Ripple Effects: Credit Defaults and Housing Crisis
Private Credit Defaults
Financial institutions that provided funding for acquisitions in the tech industry, such as the $10.2 billion acquisition of Zendesk, now face huge financial losses due to disruption in revenue models by AI. This is because loans are taken based on future earnings, and if AI leads to a decrease in those earnings, it results in the largest default in credit history.
Mortgage Meltdown
At the same time, many people are unable to pay off mortgages because they are not able to work in traditional white-collar jobs.
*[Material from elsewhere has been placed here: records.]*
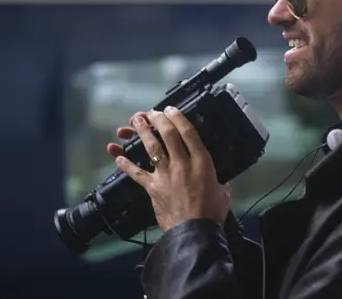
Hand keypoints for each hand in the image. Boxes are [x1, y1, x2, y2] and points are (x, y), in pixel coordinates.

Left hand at [106, 107, 230, 231]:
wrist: (194, 233)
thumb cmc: (211, 214)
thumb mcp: (223, 192)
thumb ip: (220, 183)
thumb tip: (220, 183)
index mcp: (202, 162)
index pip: (189, 132)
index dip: (178, 117)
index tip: (171, 109)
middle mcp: (182, 163)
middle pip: (168, 134)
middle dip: (158, 119)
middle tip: (153, 112)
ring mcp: (165, 175)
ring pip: (151, 147)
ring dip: (141, 132)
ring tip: (134, 121)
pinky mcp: (152, 188)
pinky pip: (136, 173)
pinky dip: (126, 164)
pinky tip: (118, 157)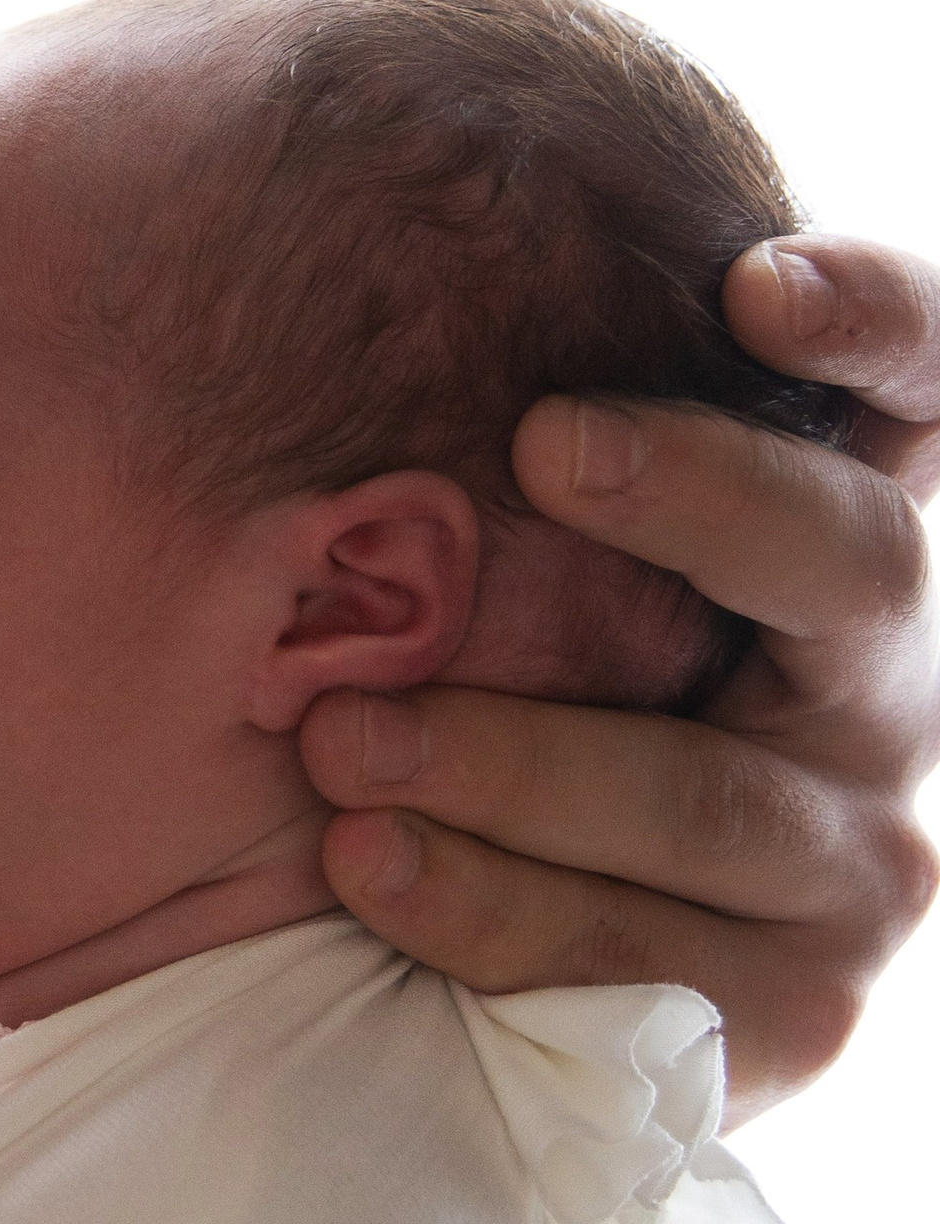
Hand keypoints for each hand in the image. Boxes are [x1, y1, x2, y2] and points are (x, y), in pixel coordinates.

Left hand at [302, 233, 939, 1113]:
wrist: (487, 947)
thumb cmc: (482, 674)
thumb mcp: (508, 545)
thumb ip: (508, 426)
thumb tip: (350, 222)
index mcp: (829, 527)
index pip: (922, 384)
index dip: (881, 318)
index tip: (757, 280)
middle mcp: (878, 676)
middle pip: (850, 556)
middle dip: (696, 492)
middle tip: (541, 441)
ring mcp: (859, 848)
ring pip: (709, 789)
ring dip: (512, 754)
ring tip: (341, 737)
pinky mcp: (797, 1002)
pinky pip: (641, 957)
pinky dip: (486, 903)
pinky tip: (366, 862)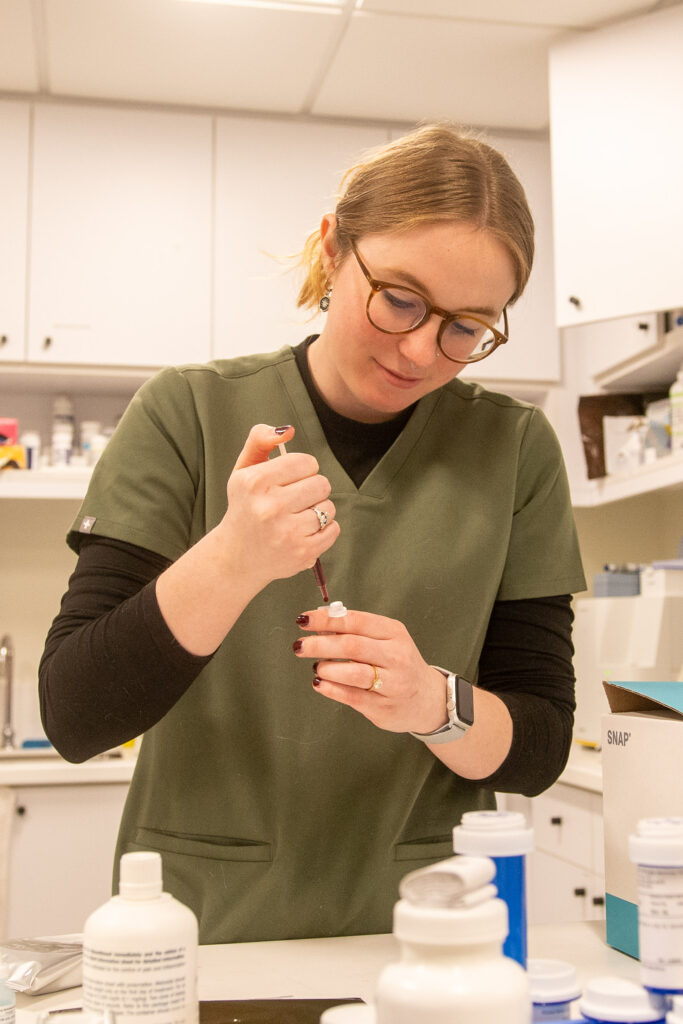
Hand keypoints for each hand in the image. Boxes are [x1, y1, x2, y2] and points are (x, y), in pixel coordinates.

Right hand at [219, 425, 339, 591]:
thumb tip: (287, 431)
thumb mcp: (243, 471)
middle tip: (295, 500)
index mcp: (255, 482)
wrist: (237, 557)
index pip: (305, 462)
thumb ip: (260, 440)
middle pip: (321, 483)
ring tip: (298, 517)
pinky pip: (333, 529)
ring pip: (329, 507)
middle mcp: (270, 507)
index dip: (303, 469)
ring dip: (319, 510)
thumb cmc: (245, 507)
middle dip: (312, 489)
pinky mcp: (302, 552)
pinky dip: (324, 529)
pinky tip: (304, 531)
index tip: (291, 479)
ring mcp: (287, 532)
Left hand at [292, 607, 447, 734]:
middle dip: (319, 644)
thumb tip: (319, 621)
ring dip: (326, 668)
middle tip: (299, 646)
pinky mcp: (383, 707)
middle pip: (352, 646)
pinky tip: (320, 683)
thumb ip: (356, 630)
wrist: (428, 698)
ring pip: (353, 673)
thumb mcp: (386, 639)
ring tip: (317, 666)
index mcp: (394, 633)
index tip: (304, 620)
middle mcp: (396, 656)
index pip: (355, 621)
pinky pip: (352, 697)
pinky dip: (331, 688)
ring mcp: (392, 684)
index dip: (326, 620)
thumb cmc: (398, 663)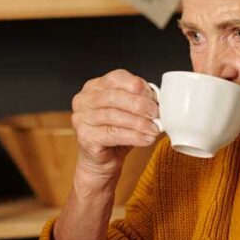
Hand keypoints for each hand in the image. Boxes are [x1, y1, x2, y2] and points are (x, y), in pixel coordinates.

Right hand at [70, 69, 159, 189]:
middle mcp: (83, 100)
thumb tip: (158, 100)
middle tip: (156, 113)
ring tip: (154, 129)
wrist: (102, 162)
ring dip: (139, 122)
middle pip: (114, 96)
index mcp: (94, 87)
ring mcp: (81, 118)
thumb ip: (138, 101)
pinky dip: (134, 136)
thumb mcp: (128, 112)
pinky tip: (146, 139)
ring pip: (114, 115)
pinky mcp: (84, 137)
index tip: (154, 97)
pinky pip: (113, 134)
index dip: (137, 85)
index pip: (116, 78)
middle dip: (139, 104)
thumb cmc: (117, 134)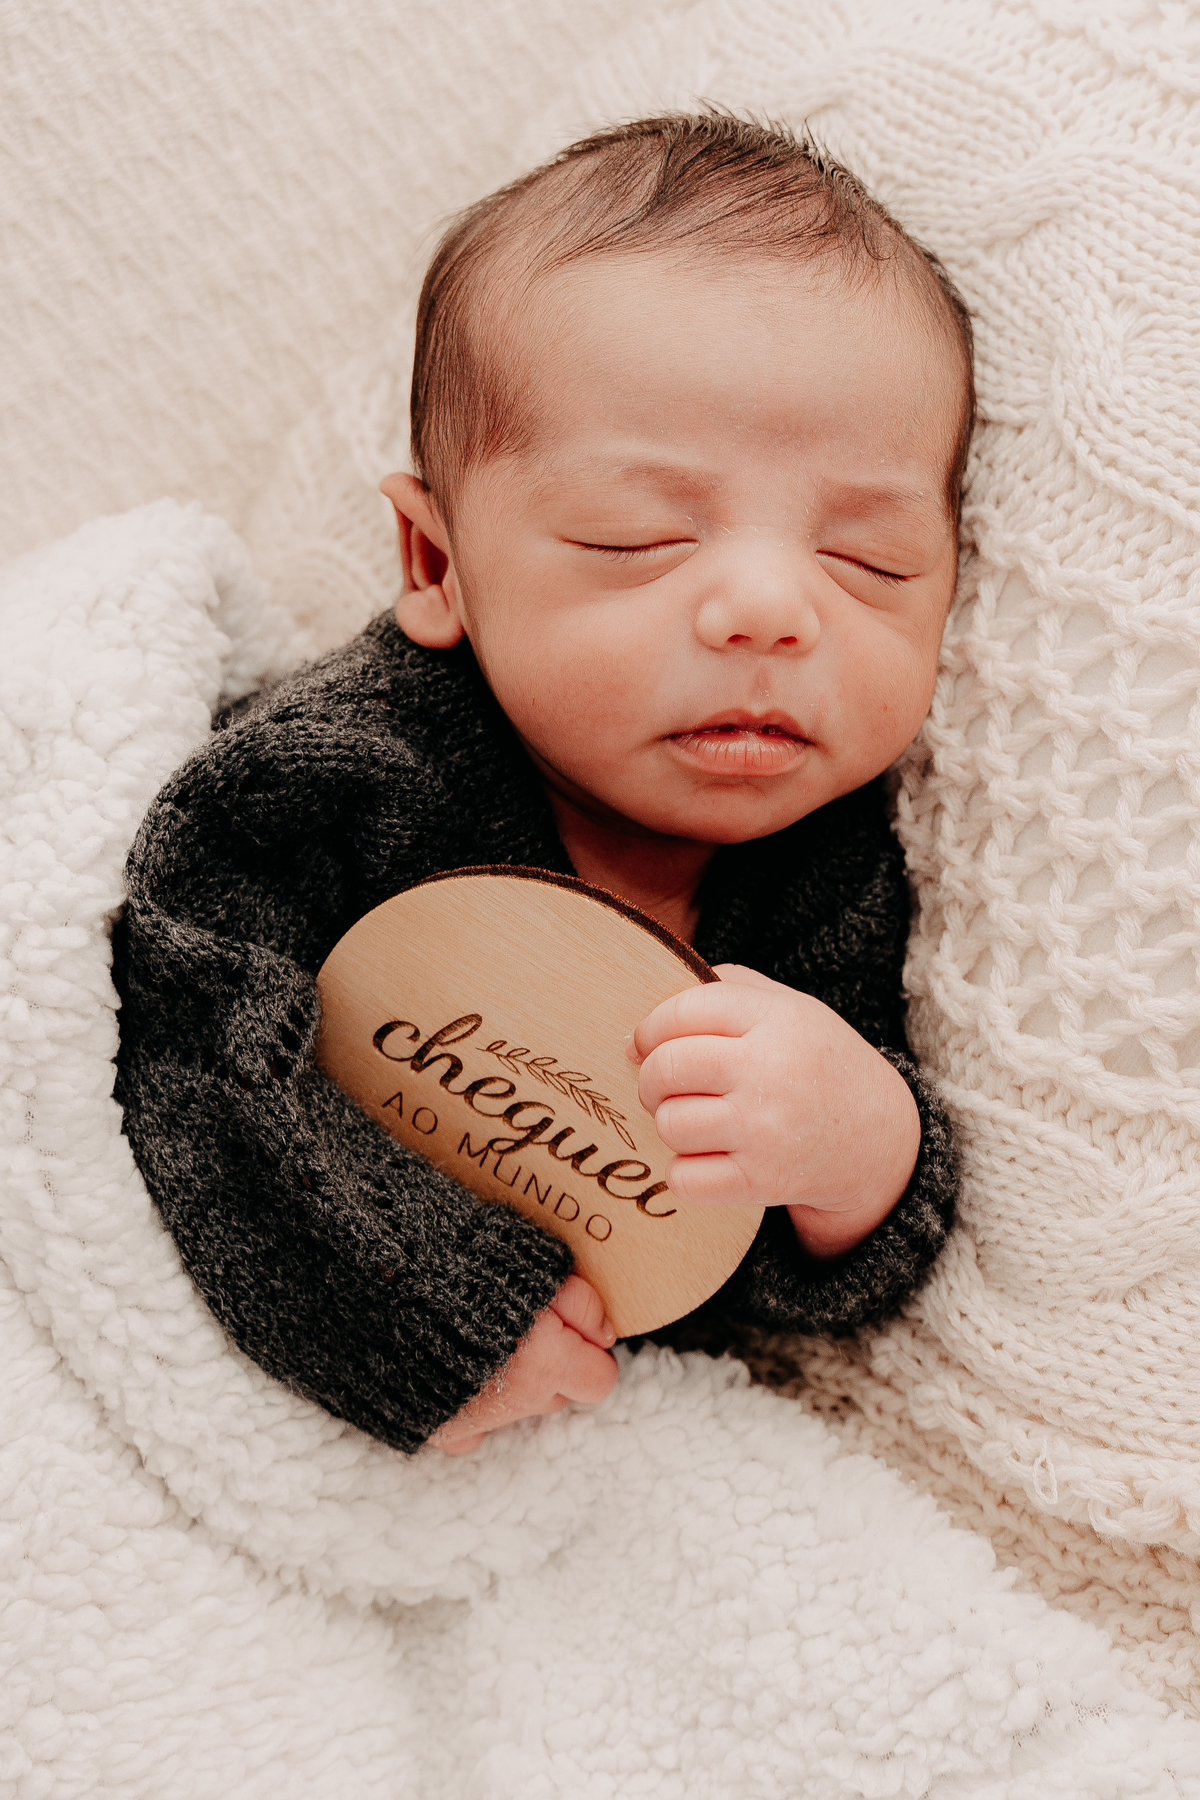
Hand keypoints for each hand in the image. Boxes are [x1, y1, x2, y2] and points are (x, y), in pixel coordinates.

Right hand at [430, 1274, 618, 1455]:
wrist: (366, 1284)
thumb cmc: (451, 1263)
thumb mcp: (534, 1262)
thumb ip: (579, 1302)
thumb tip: (603, 1335)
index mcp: (543, 1364)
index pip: (599, 1380)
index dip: (588, 1347)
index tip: (571, 1323)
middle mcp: (511, 1405)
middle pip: (557, 1394)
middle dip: (551, 1363)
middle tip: (522, 1320)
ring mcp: (468, 1423)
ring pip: (515, 1409)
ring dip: (510, 1380)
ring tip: (479, 1334)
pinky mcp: (430, 1428)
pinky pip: (469, 1428)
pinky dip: (469, 1401)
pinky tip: (453, 1366)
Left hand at [629, 965, 920, 1259]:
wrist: (879, 1139)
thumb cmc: (817, 1066)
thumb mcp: (790, 1008)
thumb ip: (729, 988)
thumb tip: (650, 1014)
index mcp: (777, 1019)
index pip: (684, 1010)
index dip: (649, 1027)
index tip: (643, 1042)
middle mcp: (770, 1071)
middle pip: (666, 1067)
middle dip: (650, 1078)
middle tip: (662, 1085)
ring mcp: (765, 1130)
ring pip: (670, 1123)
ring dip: (670, 1123)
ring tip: (695, 1119)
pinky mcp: (761, 1181)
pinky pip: (684, 1177)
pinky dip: (684, 1171)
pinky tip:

This results in a defaulting housing market, which further fuels the economic crisis.
The Paradox of AI-Driven Growth and Societal Decay
In the scenario developed by Citrini, we find a rather dismal picture of a world where the development of AI technologies has led to unprecedented levels of productivity growth but also to massive levels of unemployment, social unrest, and economic instability. We also find here a brand new concept: “Ghost GDP.” In this case, we are talking about a reality where the economic growth on paper far surpasses the tangible reality in which we live and operate.
This has led to massive social unrest in the form of demonstrations and movements that demand a fair share of the wealth created by these AI technologies. The scenario ends on a rather ominous warning: “This is new territory, and our frameworks are not adequate to deal with the kind of change AI might bring.”
Market Reactions and Expert Commentary
The release of this scenario has caused immediate jitters in US markets. The S&P index has fallen over 1% on Monday, with software stocks sinking to levels not seen since April. Major tech and finance stocks such as Uber, American Express, Mastercard, and DoorDash all plummeted.
Neil Wilson, an analyst at Saxo Capital Markets, dismissed the scenario as “doomsday porn,” emphasizing that it’s speculative and unlikely to unfold exactly as depicted. However, he acknowledged that it serves as a “wake-up call” about how rapidly the economy is evolving and the potential for unintended consequences.
Stephen Innes, managing partner at SPI Asset Management, noted that AI thought pieces have become market influencers, even if the scenarios are exaggerated.
Broader Implications: A New Economic Framework?
Citrini’s scenario raises profound questions about the future of economic policy, societal stability, and the role of AI. It warns that the current economic frameworks are ill-equipped to handle a world where AI substantially reduces the scarcity of human intelligence, collapsing the traditional supply-and-demand dynamics.
The report concludes with a call for “new frameworks” to manage this transition—before the “feedback loop with no brake” spirals out of control.